### WORK TO COMPLETE
Copy each line of the records that holds the string "SQUARE".

Collected data
++++++

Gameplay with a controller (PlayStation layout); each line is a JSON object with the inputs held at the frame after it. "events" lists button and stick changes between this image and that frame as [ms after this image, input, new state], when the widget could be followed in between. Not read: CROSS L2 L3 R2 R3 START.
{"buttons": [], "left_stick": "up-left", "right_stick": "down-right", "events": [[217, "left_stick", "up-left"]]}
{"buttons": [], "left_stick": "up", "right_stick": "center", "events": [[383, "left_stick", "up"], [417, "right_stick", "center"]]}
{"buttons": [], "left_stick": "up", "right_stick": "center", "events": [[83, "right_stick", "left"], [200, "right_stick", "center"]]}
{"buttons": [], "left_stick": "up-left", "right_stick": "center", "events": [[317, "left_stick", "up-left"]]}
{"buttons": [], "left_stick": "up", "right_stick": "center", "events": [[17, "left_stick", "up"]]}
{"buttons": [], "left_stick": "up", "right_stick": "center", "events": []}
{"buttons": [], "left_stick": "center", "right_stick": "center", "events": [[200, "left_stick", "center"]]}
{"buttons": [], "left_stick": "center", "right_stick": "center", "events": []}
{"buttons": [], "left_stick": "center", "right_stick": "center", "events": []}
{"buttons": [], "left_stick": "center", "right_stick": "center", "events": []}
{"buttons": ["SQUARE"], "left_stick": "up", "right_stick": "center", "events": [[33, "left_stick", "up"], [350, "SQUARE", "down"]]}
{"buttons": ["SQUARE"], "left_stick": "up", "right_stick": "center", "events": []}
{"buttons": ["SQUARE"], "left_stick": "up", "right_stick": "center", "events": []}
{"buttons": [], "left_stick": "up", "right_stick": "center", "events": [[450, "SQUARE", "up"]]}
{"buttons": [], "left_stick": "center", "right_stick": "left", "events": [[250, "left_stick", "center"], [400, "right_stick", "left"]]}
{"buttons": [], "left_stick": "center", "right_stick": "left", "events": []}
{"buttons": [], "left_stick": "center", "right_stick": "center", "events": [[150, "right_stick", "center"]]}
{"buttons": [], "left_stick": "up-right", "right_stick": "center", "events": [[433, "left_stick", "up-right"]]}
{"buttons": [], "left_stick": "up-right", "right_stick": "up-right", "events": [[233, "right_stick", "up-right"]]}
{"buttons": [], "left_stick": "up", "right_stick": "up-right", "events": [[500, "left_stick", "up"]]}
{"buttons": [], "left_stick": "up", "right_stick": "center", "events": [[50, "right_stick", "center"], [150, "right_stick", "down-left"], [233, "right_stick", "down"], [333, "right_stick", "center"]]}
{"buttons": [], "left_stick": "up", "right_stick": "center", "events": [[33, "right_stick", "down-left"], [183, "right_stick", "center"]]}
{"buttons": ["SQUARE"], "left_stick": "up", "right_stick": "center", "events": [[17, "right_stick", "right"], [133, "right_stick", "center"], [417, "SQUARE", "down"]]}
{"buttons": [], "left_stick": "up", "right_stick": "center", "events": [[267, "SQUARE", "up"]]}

++++++

### TASK SOLUTION
{"buttons": ["SQUARE"], "left_stick": "up", "right_stick": "center", "events": [[33, "left_stick", "up"], [350, "SQUARE", "down"]]}
{"buttons": ["SQUARE"], "left_stick": "up", "right_stick": "center", "events": []}
{"buttons": ["SQUARE"], "left_stick": "up", "right_stick": "center", "events": []}
{"buttons": [], "left_stick": "up", "right_stick": "center", "events": [[450, "SQUARE", "up"]]}
{"buttons": ["SQUARE"], "left_stick": "up", "right_stick": "center", "events": [[17, "right_stick", "right"], [133, "right_stick", "center"], [417, "SQUARE", "down"]]}
{"buttons": [], "left_stick": "up", "right_stick": "center", "events": [[267, "SQUARE", "up"]]}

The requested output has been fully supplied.